Hello all,
I have constructed phylogenetic trees for my data set using three different approaches, namely MP, ML, and BI. When I submited the paper, one reviewer commented our phylogenetic approaches below.
I still do not really understand why MP is used to reconstruct phylogenetic trees, because BI and ML are used as well. It is of course a matter of choice, but if MP is used with molecular data, molecular evolution should be implemented as well as possible in the analysis, e.g. via adjusted Ti/Tv, step matrices, ... ideally not using ML to define the values used, else just use ML to make the tree if the analysis is feasible, as it is the case here
In my analysis with MP, I had gaps treated as the fifth base, so it's not allowed to set Ti/Tv step matrices because of conflicts of the two settings. Can you tell what phylogenetic approaches you generally use? Also, can you suggest how to respond this comment? Thanks.
Yongjie
Interesting precedent........ crowdsourcing reviewer responses !
MP is a relatively outdated method. I guess the reviewer meant that you should stick to ML and BI only, as they are apparently statistically more robust. NJ is old too, but if you do prefer NJ, Clearcut is the state-of-art program to do NJ in 2014. Nowadays computing power is no longer a big issue for ML (if still for BI). FastTree or ExaML can build tree upon tons of sequences in a short time. If there are some sites that may be saturated, you should remove them from the dataset.
This is a bit of a late comment, but while BI and ML are great methods under the right circumstances, I do feel that these methods have more issues than many are willing to admit or take the time to examine. Both require the making of assumptions. Assumptions about substitution models, assumptions about rate heterogeneity and how to deal with it, assumptions that a single model will be appropriate along all edges of the tree etc. While MP is indeed an older method, in this age of abundant sequence data if one can identify a subset of informative sites in an alignment that are likely to have undergone only a single character state change (there are ways of doing this), MP may actually be very effective. This enables one to avoid making too many assumptions and this can be a good thing. Let us not throw out the baby with the bathwater on parsimony-based analysis.
First of all, how diverged are your sequences?

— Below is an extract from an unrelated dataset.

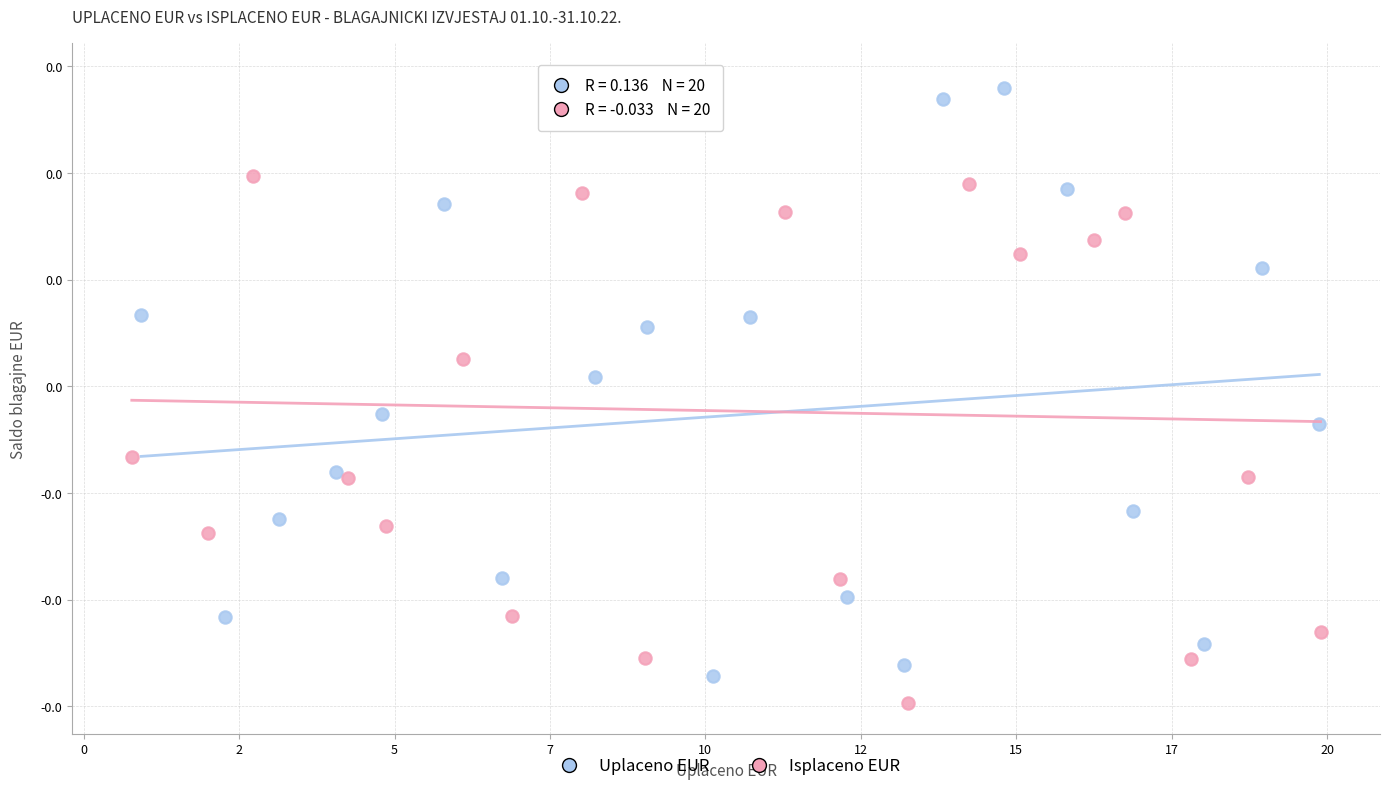

Which series reaches the maximum Y coordinate?

Isplaceno EUR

If they are all very closely related and you aren't too worried about sites having changed more than once then MP is fine - though I'd still add confidence scores of some kind after bootstrapping. I like MP for closely related taxa because the assumptions made in stating explicit substitution models are avoided.
If your sequences represent taxa that are millions of years diverged then I wouldn't bother with MP and would stick with a method that can deal with the potential of double- and back-mutation and the like, id est ML or Bayesian tree building (or even NJ building - this often gets overlooked but it performs comparably to ML a lot of the time and is A LOT faster to run). With these, of course, you will need to be sure that the substitution model you have used is suitable too, so maybe use ModelTest if you haven't already.
Thanks for your reply.
I have two data sets. One is the alignment from different isolates of a species; the other is the alignment from closely-related species. The former has 8.3% of variable sites; the latter has 23.1% of variable sites. Do you think if my using the three approaches (MP, BI, ML) is appropriate?
Yongjie
To me, the first data set with the lower number of variable sites seems appropriate for MP - providing you are relatively happy to live with the fact that MP will not successfully deal with sites that are more rapidly evolving than others.
The second data set seems inappropriate for MP to me unless you are going to remove sites that you think are rapidly evolving. I wouldn't bother with it to be honest - I'd just stick to methods that incorporate a substitution model (again, need to make sure you use something appropriate for your data and the only way to do that well is to estimate which model is appropriate from the data itself). I would use NJ, ML or BI.
What program do you prefer to use when building a NJ tree? As I know, some programs only allow limited numbers of models although I have never used NJ.
I use Geneious for NJ trees - mostly because the alignment viewer in this program is probably the best on the market. It gives you the option of several substitution models including HKY, TN and JC. If you decide to use NJ I should mention that publications seem to be biased against their use (much as they are with MP). I really wish they weren't as NJ often performs comparably with ML and is much faster to run.
I would disagree - distance based approaches, often corrected under the appropriate model of sequence evolution, are often the only feasible way to deal with high-throughput datasets with hundreds/thousands of taxa and thousdands/millions of bp.
RAxML and FastTree, however, are basically ubiquitous and are approximate-likelihood approaches.
As I said, I personally like NJ methods. Quick, and work quite well in most situations. Give it a try and see how it works for your needs.